For the transcription world, the pay isn’t too bad at $8 to $15 per hour average, sometimes more (or less).
It’s a flexible work environment, allowing you to work whenever you want.
You’re helping children succeed with their future as well as helping teachers save time.
It doesn’t require any experience to apply.
They provide all the training materials to succeed.
The test can be hard for some. Multiple reports were complaining about audio quality, foreign children speaking unclearly, etc.
It can take more than 10+ weeks to hear back after you submit your rest.
As with all flexible online transcription jobs, work isn’t guaranteed.
It’s not recommended as a supplement for a part-/full-time job.
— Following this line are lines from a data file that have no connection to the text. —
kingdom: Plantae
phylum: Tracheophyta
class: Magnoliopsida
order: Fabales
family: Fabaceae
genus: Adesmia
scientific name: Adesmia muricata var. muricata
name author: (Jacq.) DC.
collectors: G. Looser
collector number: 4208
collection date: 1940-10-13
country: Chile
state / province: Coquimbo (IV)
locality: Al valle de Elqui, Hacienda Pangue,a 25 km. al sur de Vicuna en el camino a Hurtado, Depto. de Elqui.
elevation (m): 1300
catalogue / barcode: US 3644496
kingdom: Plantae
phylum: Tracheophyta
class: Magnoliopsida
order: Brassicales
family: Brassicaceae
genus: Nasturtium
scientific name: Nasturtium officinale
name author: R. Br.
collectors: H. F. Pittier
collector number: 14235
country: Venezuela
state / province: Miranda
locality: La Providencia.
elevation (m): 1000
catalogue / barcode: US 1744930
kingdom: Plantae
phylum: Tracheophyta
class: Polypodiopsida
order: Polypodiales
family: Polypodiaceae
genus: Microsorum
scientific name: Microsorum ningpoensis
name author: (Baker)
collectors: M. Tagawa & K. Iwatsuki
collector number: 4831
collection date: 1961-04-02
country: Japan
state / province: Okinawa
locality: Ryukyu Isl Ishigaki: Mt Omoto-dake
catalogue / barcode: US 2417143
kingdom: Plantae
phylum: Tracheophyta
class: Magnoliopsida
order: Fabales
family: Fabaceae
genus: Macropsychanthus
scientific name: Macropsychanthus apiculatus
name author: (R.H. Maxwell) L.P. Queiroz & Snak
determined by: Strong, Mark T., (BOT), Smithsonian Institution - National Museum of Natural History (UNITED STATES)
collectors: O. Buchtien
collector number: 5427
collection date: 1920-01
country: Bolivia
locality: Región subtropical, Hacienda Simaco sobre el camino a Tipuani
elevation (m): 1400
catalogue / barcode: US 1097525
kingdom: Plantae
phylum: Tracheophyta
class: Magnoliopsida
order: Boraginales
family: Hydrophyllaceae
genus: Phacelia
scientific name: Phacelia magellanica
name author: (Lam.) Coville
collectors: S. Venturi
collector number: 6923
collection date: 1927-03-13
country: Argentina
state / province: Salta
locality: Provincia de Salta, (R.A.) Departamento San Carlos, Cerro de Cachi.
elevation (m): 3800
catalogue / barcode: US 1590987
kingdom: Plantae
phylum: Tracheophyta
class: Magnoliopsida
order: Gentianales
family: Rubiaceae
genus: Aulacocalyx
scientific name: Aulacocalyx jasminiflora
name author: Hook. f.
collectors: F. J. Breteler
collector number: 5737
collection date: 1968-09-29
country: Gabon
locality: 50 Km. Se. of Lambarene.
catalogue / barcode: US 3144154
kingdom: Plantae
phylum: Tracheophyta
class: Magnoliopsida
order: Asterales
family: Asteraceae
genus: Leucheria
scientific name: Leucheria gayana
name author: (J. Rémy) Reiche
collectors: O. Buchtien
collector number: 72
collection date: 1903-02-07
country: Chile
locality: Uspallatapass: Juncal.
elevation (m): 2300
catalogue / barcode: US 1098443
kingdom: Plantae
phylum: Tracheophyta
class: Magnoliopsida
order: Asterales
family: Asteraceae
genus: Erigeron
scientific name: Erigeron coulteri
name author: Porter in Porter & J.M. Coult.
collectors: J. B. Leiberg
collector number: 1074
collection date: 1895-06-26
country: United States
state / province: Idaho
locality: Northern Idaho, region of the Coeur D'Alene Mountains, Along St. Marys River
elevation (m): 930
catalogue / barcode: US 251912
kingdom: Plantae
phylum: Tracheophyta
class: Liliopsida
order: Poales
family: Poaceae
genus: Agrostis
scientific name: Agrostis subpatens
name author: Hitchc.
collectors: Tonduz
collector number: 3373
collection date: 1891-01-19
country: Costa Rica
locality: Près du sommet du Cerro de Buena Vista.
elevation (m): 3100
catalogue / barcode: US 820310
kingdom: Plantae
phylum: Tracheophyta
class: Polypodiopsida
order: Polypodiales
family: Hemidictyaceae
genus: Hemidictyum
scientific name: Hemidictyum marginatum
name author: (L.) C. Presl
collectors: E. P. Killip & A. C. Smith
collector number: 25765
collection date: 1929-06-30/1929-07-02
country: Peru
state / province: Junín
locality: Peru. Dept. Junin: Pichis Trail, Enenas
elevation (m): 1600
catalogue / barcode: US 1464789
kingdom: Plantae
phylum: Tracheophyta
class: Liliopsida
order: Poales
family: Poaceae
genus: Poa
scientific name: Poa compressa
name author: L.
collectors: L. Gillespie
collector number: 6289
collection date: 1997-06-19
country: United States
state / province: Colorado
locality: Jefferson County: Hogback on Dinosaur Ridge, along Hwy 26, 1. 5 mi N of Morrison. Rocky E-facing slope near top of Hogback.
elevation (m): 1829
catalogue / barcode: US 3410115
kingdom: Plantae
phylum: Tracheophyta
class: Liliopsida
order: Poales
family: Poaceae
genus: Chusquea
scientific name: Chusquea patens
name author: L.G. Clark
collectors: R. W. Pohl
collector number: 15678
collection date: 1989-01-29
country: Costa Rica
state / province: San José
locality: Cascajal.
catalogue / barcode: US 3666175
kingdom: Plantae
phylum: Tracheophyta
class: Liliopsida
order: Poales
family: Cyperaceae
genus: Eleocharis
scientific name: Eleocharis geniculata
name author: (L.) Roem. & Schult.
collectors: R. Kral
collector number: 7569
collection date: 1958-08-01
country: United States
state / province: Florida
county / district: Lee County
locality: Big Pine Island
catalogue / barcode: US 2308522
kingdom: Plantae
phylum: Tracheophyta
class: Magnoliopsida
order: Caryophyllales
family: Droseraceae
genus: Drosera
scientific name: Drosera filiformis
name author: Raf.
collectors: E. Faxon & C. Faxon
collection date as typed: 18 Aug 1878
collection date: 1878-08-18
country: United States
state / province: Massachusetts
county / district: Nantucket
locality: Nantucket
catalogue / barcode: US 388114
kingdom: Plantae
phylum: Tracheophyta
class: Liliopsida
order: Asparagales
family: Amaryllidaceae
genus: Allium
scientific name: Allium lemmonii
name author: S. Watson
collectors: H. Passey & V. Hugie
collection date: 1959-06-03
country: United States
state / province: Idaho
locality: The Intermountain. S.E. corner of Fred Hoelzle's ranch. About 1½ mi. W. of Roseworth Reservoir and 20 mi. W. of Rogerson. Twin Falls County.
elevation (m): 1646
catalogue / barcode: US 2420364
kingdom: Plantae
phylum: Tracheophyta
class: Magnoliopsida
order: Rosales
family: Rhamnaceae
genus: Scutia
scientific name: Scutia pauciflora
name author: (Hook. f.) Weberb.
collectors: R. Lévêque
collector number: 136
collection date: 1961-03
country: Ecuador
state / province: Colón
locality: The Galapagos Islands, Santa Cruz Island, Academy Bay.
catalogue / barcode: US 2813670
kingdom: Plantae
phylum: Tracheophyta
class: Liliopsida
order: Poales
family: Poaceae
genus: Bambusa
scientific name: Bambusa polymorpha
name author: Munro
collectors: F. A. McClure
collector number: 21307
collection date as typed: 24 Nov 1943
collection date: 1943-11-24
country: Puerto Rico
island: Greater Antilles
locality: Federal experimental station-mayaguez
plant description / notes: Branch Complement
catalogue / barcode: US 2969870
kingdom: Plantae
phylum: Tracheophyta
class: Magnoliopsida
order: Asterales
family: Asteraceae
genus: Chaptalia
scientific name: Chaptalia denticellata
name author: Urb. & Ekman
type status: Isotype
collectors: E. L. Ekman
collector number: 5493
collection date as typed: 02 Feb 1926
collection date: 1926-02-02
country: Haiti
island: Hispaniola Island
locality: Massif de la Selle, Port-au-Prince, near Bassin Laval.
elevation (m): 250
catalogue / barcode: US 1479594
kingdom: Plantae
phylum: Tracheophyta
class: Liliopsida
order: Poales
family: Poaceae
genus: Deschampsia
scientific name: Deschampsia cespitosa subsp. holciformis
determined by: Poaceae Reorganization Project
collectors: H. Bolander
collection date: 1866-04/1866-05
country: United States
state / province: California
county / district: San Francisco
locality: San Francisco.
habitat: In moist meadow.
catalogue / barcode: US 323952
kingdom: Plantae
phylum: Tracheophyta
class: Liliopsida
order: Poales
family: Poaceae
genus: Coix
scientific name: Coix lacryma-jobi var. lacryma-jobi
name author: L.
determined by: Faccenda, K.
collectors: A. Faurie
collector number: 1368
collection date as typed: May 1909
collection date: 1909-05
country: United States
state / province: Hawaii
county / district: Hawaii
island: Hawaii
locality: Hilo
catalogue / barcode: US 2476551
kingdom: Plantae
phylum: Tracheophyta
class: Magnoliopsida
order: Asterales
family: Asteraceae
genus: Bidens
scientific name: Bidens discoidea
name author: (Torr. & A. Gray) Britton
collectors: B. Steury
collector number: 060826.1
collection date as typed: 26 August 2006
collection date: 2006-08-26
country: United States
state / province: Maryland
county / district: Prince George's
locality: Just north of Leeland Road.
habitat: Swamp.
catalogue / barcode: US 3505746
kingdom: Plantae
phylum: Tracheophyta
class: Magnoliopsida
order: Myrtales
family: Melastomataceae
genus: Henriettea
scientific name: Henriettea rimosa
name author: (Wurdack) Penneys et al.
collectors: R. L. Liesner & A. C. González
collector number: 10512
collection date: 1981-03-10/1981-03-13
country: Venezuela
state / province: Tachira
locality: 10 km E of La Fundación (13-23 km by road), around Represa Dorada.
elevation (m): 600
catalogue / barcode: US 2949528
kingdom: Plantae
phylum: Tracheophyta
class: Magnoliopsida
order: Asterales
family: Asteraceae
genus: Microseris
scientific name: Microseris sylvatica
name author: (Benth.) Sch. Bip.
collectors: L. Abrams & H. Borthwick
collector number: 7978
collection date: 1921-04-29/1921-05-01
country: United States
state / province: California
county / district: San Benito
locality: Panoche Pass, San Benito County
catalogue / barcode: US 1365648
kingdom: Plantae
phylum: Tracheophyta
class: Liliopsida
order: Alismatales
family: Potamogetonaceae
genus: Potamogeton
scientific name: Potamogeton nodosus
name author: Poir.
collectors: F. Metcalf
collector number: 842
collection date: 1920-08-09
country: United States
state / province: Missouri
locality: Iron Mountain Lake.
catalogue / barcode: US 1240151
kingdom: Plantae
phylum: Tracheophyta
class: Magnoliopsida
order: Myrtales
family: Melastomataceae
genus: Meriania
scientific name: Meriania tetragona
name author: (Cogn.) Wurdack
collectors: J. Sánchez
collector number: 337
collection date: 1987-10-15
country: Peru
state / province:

Overall, if you like the idea of working from home and you like the transcription type jobs, it’s one to consider. You won’t make too much, maybe $10~ per hour, but I have read reports that some people can make north of $15+ per hour once they get the hang of it. Of course, your results will vary. Only you can figure out how much you can truly make. Just let it be known that this company is legit and you won’t be wasting your time working with them. Out of all transcription companies I have reviewed, this is a decent one as you’re helping students succeed. This can at least make you feel good about your work, right?
For now, at least sign up and see if you can get approved. If you feel you can earn a higher-than-average hourly rate, then good for you. If not, you can always cancel your account or never log in again. If you can type at least 50+ words per minute and have transcription experience, I don’t see why you can’t make more than $10+ per hour.